CONSIGNES DES TÂCHES:
a) D'après le texte sur le livre de Hanna Camara Mangué consacré au lupus, quand cet ouvrage est-il sorti ?
b) Reprenez le texte sur le livre de Hanna Camara Mangué consacré au lupus et prolongez-le à partir de sa dernière phrase.

TEXTE DE LA PAGE:
******
Frustrée par le silence qui entourait le lupus ( maladie chronique), par sa méconnaissance et par l’isolement qu’il imposait aux personnes atteintes, Hanna Camara Mangué a décidé d’attirer les regards sur cette maladie à travers son histoire. Mon combat contre le lupus et la drépanocytose est une œuvre autobiographique dans laquelle l’auteure partage ses souffrances, ses combats et son intimité, même dans ses parts les plus sombres, sans aucune censure. Isolée dans la solitude, victime d’abus sexuels et confrontée à des préjugés mystiques, Hanna s’est dévoilée à travers les différentes étapes de sa vie dans un récit poignant, dans le but de venir en aide aux autres. Sorti en mars 2025, son ouvrage a joué un rôle considérable dans la sensibilisation, la démystification et la médiatisation du lupus auprès du grand public. C’est d’ailleurs le seul ouvrage d’un auteur ivoirien qui en parle avec des détails, dans un langage accessible, sans trop de vocabulaire scientifique. Cela a eu un impact remarquable au niveau des malades qui s’assument de plus en plus et sur le regard de la société ivoirienne vis-à-vis de ces malades. Invitée à Papolittéraire, Hanna Camara s’est davantage confiée sur son œuvre, ses motivations et son objectif. Un extrait de l’interview avant la vidéo complète.
CultureNoushi : quel a été le déclic de cet ouvrage ?
Hanna Camara : Le déclic du livre, c’est la solitude, l’incompréhension de l’entourage, le fait de savoir que personne ne comprend ce que j’ai. Les gens parlaient de moi sans vraiment connaître ce que j’endurais. Et ça me blessait franchement. Du coup, je me suis dit : au lieu de chercher à faire comprendre à une seule personne, ou soit à ma famille, parce que j’avais des problèmes avec tout le monde, je vais écrire un livre.
******
DONNÉES ENREGISTRÉES:
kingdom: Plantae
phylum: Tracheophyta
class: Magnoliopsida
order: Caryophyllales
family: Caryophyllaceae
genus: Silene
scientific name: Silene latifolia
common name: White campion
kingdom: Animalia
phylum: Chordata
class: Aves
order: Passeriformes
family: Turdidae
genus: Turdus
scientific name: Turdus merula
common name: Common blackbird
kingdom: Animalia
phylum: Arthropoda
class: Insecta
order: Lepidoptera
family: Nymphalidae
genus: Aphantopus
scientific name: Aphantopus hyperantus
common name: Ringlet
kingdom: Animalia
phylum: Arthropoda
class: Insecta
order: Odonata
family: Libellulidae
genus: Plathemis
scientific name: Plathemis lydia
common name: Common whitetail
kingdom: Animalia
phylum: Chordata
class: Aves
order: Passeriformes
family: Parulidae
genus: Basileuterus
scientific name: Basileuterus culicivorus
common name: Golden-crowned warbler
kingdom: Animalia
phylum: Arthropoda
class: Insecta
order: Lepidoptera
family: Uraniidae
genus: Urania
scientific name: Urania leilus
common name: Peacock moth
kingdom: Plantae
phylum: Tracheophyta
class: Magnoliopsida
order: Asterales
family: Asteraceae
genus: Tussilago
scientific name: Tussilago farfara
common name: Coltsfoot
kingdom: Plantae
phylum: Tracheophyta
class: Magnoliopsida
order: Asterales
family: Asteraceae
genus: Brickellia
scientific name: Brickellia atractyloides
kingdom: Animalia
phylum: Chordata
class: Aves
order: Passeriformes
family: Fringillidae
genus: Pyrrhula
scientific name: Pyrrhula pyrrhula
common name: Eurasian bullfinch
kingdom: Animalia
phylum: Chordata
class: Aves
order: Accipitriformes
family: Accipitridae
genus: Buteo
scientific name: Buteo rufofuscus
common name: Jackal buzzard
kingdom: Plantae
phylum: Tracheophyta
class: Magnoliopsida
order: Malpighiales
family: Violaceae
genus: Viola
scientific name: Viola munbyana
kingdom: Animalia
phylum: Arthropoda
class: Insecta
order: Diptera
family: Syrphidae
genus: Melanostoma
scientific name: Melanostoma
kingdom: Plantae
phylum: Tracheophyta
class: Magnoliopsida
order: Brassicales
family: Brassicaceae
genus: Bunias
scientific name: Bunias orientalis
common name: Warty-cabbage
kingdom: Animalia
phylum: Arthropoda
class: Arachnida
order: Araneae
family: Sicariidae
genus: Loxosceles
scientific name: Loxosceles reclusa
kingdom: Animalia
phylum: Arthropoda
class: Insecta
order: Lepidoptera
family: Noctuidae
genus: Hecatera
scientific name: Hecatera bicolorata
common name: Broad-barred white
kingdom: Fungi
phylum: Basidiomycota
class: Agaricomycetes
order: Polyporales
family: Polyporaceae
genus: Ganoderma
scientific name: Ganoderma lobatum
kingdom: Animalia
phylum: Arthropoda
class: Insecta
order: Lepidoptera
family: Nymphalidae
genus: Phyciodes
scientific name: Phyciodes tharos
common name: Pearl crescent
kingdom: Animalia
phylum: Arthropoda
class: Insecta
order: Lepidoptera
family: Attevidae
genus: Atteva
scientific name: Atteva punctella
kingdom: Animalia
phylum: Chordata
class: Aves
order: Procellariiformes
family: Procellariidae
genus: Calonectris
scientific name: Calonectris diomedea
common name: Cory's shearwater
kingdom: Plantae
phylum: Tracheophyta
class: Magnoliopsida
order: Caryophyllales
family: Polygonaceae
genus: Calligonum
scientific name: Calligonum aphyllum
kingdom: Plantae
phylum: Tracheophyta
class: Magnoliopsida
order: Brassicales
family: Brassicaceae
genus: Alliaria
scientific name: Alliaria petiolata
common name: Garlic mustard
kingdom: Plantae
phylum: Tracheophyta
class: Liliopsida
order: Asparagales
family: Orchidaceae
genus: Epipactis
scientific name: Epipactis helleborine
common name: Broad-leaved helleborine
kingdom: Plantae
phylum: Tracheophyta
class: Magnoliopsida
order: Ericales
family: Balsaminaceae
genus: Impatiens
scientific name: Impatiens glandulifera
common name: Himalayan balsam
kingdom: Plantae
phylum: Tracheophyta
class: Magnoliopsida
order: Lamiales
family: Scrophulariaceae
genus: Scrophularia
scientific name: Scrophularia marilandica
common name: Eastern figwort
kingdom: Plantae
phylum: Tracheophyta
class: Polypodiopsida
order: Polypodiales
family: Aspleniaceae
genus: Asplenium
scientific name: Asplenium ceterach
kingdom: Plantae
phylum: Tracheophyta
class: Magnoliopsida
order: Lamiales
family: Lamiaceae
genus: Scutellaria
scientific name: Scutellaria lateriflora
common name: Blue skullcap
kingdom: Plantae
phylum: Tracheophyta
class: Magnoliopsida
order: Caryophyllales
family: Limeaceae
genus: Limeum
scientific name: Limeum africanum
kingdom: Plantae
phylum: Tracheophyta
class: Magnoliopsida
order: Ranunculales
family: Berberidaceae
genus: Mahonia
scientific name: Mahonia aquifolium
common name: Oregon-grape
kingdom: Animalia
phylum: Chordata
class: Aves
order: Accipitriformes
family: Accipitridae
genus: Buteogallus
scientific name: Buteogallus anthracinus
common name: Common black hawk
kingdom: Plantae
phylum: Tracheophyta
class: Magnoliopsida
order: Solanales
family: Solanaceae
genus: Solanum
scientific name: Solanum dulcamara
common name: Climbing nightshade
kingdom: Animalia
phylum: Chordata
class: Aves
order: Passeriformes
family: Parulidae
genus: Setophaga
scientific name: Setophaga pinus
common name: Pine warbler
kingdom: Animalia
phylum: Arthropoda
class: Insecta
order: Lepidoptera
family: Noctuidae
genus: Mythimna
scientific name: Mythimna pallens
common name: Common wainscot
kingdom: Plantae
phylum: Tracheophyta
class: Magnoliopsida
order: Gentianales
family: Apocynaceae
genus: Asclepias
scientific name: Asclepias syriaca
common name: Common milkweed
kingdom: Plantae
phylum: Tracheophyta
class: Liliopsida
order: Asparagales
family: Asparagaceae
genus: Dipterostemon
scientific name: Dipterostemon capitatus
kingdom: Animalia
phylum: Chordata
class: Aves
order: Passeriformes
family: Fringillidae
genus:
******
RÉPONSES PAR POINT:
a) En mars 2025.

b)
Je vais démystifier cette maladie, je vais apporter de la lumière dessus et je vais faire savoir que nous sommes beaucoup à souffrir en silence. Déjà, c’est une maladie qui rend associale, donc imaginez, il fallait que la lumière soit mise sur cette maladie.
CultureNoushi : Ça fera bientôt un an, en mars 2026, que le livre est sorti. Pensez-vous qu’il a impacté des malades ou le regard des Ivoiriens ?
Hanna Camara : L’impact du livre a dépassé mon entendement. Quand j’ai décidé d’expliquer le lupus, je pensais que j’étais seule. À la sortie du livre, je me rends compte qu’on est plus de 2 000 cas en Côte d’Ivoire. Il y a tellement de personnes qui ont perdu des proches et ce livre a été le bienvenu pour ces personnes.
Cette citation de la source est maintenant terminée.